╭─ DATA FOR THIS TASK

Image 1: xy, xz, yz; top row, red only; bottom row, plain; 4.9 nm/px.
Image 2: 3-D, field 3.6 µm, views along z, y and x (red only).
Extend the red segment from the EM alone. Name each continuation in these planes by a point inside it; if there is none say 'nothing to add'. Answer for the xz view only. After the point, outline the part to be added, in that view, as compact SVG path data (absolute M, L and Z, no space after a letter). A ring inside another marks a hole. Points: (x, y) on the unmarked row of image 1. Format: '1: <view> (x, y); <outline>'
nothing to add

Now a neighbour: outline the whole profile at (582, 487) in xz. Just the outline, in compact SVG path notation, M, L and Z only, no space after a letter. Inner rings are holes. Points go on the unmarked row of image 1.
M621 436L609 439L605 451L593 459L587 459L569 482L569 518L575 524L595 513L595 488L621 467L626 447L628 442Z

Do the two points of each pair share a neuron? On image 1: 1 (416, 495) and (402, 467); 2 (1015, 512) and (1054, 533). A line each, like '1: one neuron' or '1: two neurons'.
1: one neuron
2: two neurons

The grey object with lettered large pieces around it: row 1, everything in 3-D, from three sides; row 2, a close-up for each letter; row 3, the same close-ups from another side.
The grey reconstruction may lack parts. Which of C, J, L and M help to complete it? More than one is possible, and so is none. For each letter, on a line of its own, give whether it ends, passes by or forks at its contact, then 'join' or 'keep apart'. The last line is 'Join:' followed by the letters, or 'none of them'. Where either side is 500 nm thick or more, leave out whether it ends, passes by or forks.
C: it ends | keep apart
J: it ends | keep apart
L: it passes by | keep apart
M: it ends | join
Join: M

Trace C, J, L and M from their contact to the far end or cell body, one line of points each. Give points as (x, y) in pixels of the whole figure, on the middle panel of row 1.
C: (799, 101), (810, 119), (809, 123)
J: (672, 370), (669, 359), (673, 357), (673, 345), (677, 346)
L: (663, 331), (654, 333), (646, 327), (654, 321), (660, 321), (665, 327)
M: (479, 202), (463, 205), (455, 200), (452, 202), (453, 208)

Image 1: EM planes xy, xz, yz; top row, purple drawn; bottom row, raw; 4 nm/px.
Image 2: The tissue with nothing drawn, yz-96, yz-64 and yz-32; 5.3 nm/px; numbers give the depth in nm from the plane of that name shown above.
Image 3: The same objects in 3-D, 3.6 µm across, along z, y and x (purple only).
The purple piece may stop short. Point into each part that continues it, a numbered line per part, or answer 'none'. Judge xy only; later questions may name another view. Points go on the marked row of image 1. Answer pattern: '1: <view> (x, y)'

╰─

- _WHAT IS EXPECTED_: Tell how many lines of the data include the word "purple", and nothing else.

- _RESPONSE BOX_: 3